Work through the records below and copy every line that includes "linejoin".

Stored items from a collection
• • • •
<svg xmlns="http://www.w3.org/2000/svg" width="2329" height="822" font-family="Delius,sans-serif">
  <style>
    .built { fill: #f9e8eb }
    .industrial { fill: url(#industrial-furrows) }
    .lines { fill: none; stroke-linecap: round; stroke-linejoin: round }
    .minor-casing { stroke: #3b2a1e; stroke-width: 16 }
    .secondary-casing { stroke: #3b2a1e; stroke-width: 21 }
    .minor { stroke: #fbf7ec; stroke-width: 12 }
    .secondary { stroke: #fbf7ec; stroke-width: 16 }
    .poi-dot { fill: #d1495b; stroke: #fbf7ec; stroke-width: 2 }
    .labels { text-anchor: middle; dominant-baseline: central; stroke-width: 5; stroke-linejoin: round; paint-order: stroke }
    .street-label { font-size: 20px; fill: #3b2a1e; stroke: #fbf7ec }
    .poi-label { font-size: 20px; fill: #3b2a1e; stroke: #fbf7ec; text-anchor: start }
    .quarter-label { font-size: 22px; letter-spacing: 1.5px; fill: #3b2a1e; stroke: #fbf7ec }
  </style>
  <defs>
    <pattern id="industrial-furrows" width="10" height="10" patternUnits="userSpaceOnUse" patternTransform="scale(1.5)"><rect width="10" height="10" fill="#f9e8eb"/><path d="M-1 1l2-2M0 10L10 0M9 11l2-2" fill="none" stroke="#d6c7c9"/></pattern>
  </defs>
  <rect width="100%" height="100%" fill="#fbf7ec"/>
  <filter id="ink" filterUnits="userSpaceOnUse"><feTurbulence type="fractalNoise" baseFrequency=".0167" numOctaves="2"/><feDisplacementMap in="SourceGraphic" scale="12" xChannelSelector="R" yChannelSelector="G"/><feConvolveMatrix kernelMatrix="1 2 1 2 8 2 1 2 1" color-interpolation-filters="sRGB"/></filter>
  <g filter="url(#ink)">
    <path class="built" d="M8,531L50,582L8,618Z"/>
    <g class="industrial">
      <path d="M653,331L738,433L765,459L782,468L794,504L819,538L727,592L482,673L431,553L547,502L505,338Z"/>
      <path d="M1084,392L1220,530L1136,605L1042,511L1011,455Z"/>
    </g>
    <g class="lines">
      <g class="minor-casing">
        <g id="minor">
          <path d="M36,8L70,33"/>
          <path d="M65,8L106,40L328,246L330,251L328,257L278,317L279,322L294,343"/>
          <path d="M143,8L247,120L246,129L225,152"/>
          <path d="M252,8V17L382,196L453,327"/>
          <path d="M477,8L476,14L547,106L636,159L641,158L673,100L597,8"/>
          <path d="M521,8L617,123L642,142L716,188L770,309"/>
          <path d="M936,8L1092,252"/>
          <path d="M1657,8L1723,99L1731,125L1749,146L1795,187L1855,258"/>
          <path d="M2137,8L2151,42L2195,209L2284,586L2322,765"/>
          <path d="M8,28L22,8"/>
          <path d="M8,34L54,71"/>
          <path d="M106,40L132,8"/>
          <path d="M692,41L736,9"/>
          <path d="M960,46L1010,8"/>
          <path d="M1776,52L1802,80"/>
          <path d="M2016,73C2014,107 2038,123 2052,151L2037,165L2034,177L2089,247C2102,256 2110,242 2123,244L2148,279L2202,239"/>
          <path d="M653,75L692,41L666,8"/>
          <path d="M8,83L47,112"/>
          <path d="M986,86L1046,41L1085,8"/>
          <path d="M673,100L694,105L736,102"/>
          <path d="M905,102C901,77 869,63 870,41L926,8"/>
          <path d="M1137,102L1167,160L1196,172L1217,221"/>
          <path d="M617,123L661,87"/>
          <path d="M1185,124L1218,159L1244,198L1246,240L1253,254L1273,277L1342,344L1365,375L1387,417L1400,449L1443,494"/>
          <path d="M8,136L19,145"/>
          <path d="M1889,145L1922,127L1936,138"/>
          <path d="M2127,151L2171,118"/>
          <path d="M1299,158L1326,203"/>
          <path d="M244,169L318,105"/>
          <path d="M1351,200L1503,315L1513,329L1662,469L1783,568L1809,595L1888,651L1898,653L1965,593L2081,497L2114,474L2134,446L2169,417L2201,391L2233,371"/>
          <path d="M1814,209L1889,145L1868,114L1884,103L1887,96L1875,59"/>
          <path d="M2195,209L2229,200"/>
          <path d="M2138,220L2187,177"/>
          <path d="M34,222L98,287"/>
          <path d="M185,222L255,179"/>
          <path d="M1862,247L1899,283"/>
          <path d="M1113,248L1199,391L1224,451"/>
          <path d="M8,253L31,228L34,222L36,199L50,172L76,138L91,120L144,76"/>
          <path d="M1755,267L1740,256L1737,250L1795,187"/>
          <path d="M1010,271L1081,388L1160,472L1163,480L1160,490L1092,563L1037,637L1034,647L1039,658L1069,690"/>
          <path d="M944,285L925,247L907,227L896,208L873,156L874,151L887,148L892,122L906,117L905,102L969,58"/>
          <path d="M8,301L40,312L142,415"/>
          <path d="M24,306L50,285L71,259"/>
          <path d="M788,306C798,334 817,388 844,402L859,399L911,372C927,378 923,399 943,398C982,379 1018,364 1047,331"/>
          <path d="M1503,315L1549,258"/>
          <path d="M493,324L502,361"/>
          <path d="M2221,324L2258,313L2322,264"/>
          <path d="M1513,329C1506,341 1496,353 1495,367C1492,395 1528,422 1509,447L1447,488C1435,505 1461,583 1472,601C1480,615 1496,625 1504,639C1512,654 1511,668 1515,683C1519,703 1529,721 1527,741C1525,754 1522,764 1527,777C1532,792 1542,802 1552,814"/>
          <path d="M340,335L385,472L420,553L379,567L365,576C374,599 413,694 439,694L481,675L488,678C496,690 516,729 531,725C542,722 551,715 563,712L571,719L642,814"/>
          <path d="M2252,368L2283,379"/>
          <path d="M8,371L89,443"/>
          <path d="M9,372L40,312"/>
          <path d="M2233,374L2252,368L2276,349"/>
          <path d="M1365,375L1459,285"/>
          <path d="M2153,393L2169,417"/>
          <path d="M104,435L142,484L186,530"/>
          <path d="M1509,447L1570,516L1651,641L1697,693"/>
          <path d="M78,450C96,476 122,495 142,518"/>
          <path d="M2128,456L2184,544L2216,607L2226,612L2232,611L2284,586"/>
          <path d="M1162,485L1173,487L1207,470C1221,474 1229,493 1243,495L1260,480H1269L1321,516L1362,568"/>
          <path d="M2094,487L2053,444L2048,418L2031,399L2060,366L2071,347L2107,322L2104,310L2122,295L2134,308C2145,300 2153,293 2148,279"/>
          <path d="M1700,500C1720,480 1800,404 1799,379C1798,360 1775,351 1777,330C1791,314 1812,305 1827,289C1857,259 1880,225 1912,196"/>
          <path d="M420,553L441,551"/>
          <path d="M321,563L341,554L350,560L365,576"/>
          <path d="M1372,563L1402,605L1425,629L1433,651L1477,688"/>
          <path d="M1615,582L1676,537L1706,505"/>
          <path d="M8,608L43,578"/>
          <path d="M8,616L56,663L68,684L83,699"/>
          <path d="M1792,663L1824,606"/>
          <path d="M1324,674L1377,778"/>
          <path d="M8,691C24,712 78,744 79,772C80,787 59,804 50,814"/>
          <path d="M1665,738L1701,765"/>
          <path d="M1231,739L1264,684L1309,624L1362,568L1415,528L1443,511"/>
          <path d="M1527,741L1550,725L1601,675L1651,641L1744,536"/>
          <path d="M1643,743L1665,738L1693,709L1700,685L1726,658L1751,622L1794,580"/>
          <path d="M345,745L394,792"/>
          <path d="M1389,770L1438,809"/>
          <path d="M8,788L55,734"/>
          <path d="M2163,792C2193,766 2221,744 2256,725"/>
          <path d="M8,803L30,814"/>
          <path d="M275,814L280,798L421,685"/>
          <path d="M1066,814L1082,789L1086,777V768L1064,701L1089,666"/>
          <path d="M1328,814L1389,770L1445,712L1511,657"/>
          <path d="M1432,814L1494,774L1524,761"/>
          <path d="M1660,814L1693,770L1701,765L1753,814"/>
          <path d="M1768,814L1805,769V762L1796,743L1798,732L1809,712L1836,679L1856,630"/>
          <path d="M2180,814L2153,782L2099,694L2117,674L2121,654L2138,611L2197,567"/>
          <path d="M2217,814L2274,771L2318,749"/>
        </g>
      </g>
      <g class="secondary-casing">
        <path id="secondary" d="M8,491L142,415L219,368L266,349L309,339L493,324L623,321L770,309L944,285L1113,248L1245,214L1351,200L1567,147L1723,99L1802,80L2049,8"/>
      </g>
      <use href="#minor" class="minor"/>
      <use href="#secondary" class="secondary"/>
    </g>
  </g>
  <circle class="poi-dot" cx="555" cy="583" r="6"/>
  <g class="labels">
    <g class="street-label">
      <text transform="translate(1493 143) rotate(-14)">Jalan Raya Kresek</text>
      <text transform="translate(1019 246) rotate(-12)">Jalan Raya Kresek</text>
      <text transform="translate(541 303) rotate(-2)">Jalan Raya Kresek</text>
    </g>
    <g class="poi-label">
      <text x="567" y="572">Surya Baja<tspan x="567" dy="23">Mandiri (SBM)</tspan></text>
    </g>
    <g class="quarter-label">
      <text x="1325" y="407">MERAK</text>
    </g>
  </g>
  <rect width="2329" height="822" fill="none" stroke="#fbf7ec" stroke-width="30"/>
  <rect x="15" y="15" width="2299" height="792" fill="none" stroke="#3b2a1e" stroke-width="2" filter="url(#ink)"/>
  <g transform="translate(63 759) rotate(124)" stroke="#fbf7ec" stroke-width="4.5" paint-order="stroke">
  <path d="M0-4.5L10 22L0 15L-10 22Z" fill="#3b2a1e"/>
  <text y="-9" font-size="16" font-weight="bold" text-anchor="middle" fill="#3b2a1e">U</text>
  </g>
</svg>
• • • •
- Reply
    .lines { fill: none; stroke-linecap: round; stroke-linejoin: round }
    .labels { text-anchor: middle; dominant-baseline: central; stroke-width: 5; stroke-linejoin: round; paint-order: stroke }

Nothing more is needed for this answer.